▶ [À FAIRE]:
Dans le texte sur l'interdiction de l'uranium russe aux États-Unis, recopiez à l'identique le passage qui s'ouvre sur les mots contenant « La loi prévoit » et se ferme sur « du risque d’accident. ».

▶ [BLOC DE TEXTE]:
= = = =

Les Etats-Unis ont assuré le mardi 14 mai que leur décision d’interdire les importations d’uranium russe était un pas en avant tant pour leur sécurité que pour leurs objectifs climatiques, alors que l’industrie nucléaire russe reste l’une des principales sources de revenus de Moscou.
Le président américain Joe Biden a signé lundi une loi, largement votée par le Congrès, qui vise à interdire l’importation de tout uranium russe aux Etats-Unis à compter du 12 août.
Malgré les sanctions imposées à la Russie après l’invasion de l’Ukraine, le pays fournit entre 20% et 30% de l’uranium enrichi utilisé par les Etats-Unis et l’Europe et 44% au niveau mondial, selon le département américain de l’Energie.
« La Russie continue à se reposer sur son complexe militaro-industriel dans sa guerre contre l’Ukraine et représente un risque pour la sécurité américaine et internationale, en partie grâce à ses revenus issus de ses exportations d’uranium », a pointé dans un communiqué le porte-parole du département d’Etat, Matthew Miller.
La loi prévoit par ailleurs un financement de 2,72 milliards de dollars pour permettre au département de l’Energie de développer des capacités d’enrichissement aux Etats-Unis.
Pour l’administration Biden, l’énergie nucléaire est une solution pour lutter contre le réchauffement climatique, grâce à une énergie qui n’émet par de carbone, même si elle reste controversée, notamment du fait du risque d’accident.

= = = =

▶ [INFORMATIONS FOURNIES]:
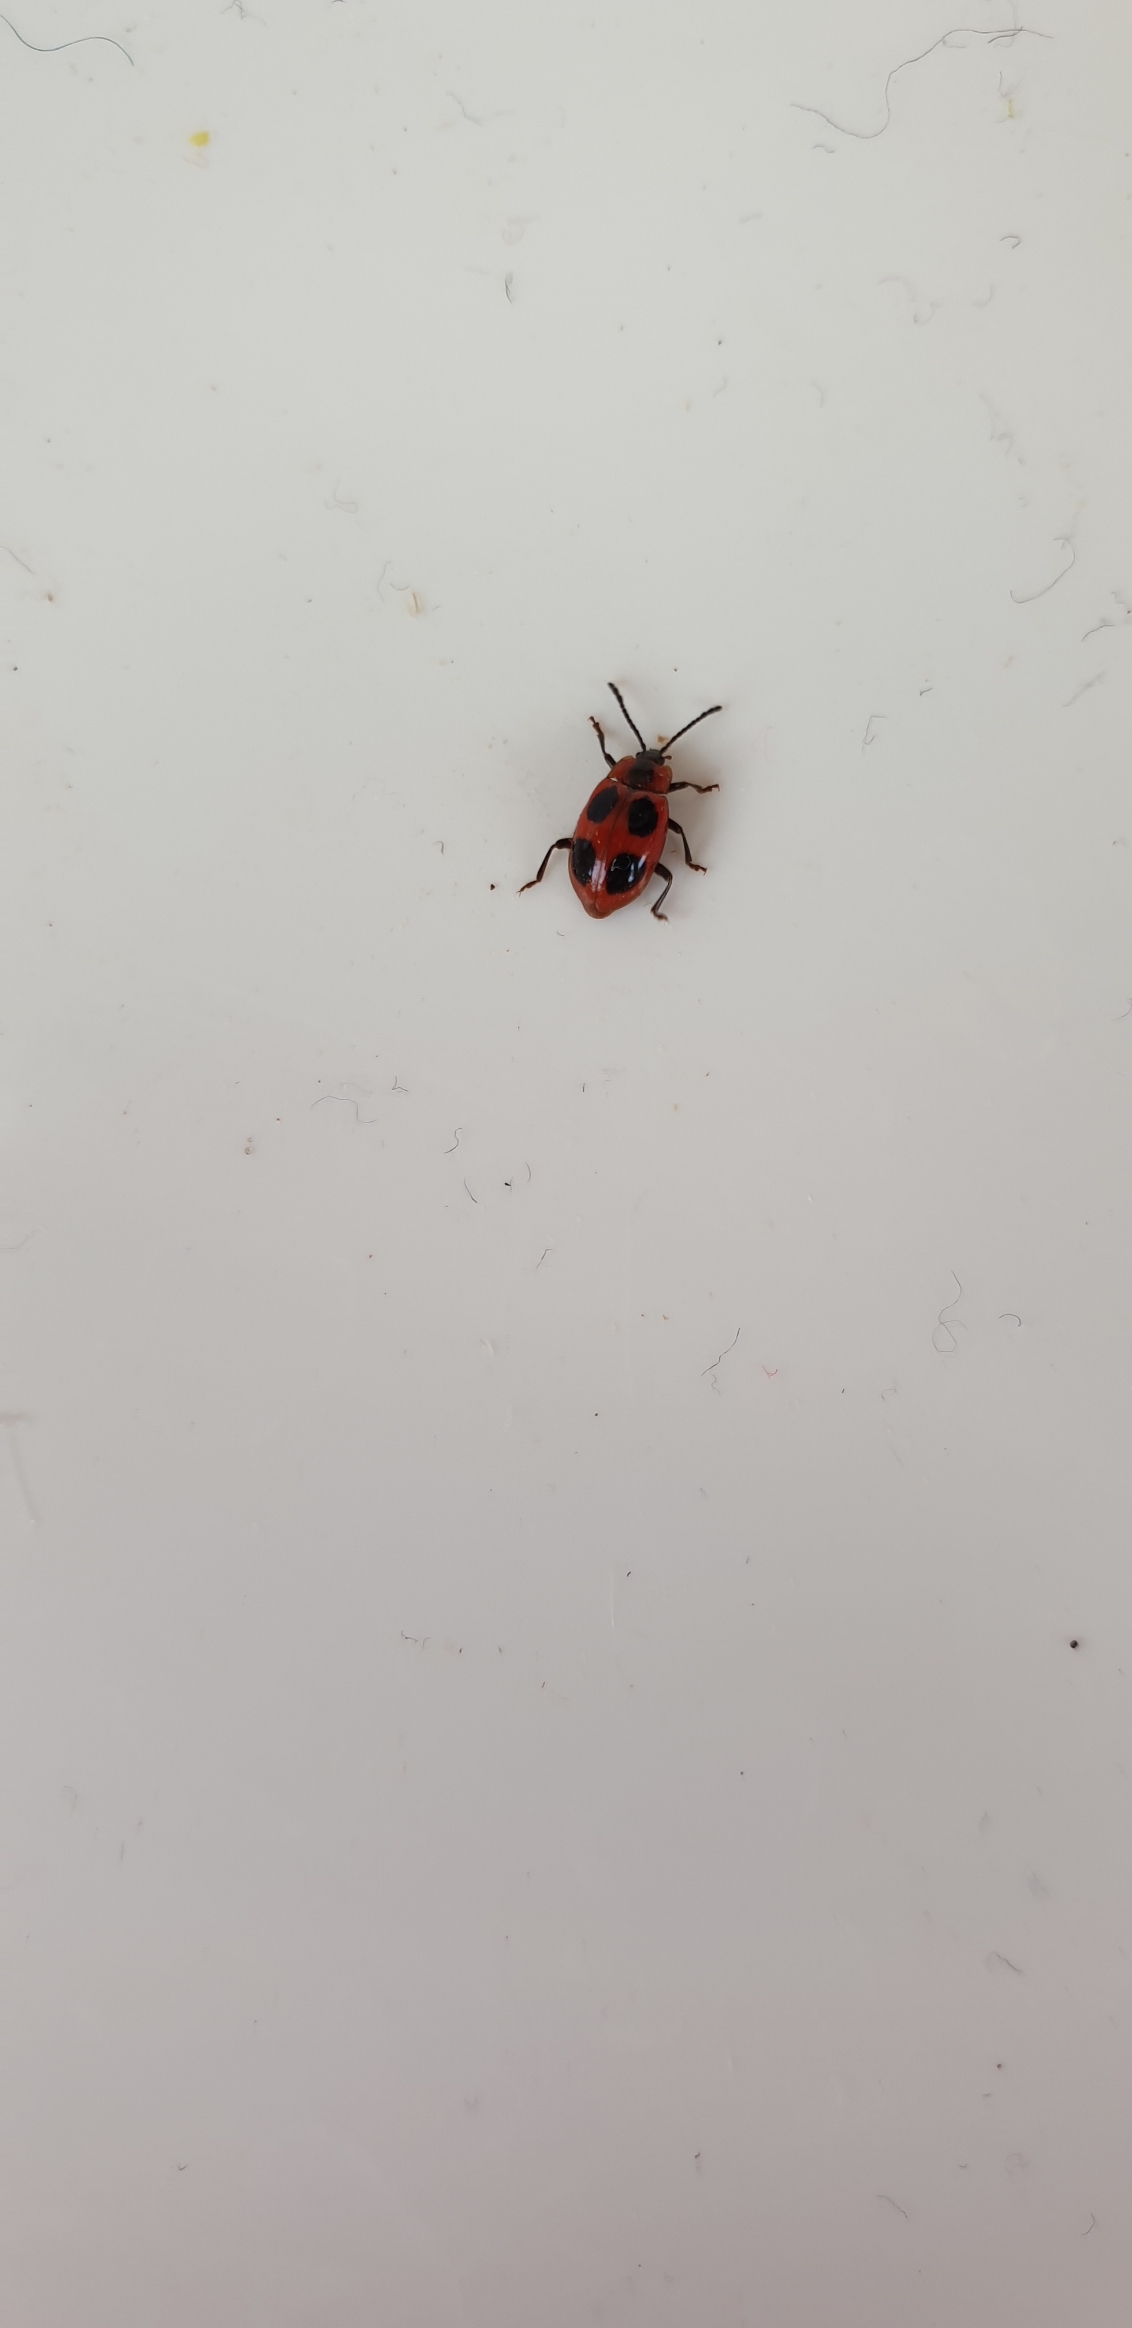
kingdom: Animalia
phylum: Arthropoda
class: Insecta
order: Coleoptera
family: Endomychidae
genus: Endomychus
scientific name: Endomychus coccineus
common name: Skarlagensvampehøne
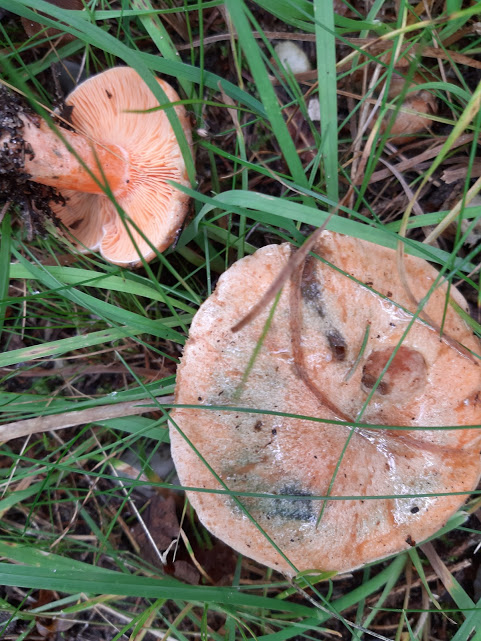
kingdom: Fungi
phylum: Basidiomycota
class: Agaricomycetes
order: Russulales
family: Russulaceae
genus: Lactarius
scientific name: Lactarius deterrimus
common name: gran-mælkehat
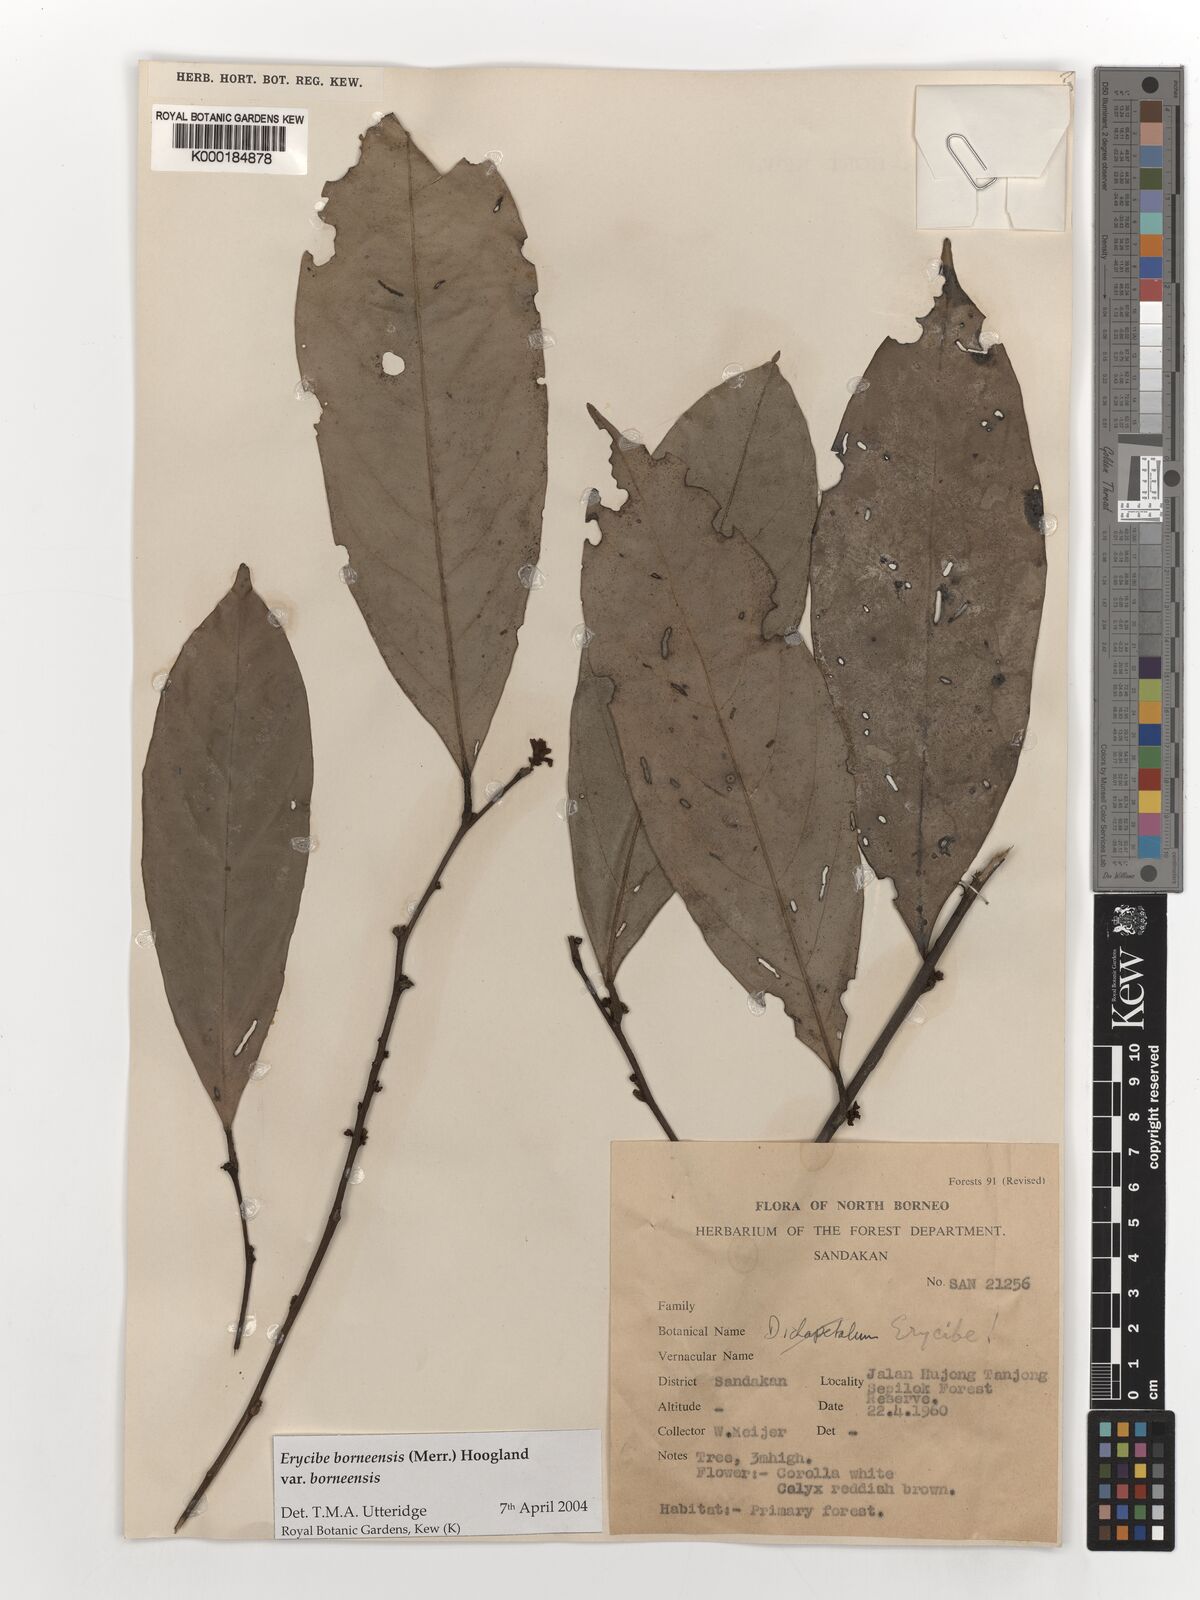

= = = =

▶ [ZONE DE RÉPONSE]:
La loi prévoit par ailleurs un financement de 2,72 milliards de dollars pour permettre au département de l’Energie de développer des capacités d’enrichissement aux Etats-Unis.
Pour l’administration Biden, l’énergie nucléaire est une solution pour lutter contre le réchauffement climatique, grâce à une énergie qui n’émet par de carbone, même si elle reste controversée, notamment du fait du risque d’accident.